◆ Work instructions:
Find every line below that contains the string "witryny", treating uppercase and lowercase as different, and copy each of those lines.

━━ Exercise materials

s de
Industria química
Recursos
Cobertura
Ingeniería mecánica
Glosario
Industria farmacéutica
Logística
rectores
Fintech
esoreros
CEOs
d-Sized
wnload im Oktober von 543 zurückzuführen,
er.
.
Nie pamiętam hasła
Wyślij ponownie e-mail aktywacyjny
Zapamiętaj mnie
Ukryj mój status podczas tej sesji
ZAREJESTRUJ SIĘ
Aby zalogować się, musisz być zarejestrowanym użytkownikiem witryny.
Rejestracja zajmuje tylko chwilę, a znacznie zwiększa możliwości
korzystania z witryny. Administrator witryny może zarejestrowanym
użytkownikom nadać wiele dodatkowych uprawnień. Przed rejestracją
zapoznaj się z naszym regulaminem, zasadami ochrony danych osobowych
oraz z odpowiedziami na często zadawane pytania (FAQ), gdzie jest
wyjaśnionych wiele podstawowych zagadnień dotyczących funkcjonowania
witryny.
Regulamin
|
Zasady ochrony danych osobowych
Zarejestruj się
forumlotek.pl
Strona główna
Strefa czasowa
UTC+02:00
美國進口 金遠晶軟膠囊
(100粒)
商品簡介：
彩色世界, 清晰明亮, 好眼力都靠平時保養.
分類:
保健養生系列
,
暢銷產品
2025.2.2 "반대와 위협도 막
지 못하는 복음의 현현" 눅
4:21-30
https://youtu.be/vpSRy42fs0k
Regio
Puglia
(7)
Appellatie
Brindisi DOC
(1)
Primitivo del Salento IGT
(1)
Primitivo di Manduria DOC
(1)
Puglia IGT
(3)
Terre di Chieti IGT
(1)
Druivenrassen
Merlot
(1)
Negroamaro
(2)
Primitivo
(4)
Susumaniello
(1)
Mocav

━━━━

◆ Output of the exercise:
Aby zalogować się, musisz być zarejestrowanym użytkownikiem witryny.
korzystania z witryny. Administrator witryny może zarejestrowanym
witryny.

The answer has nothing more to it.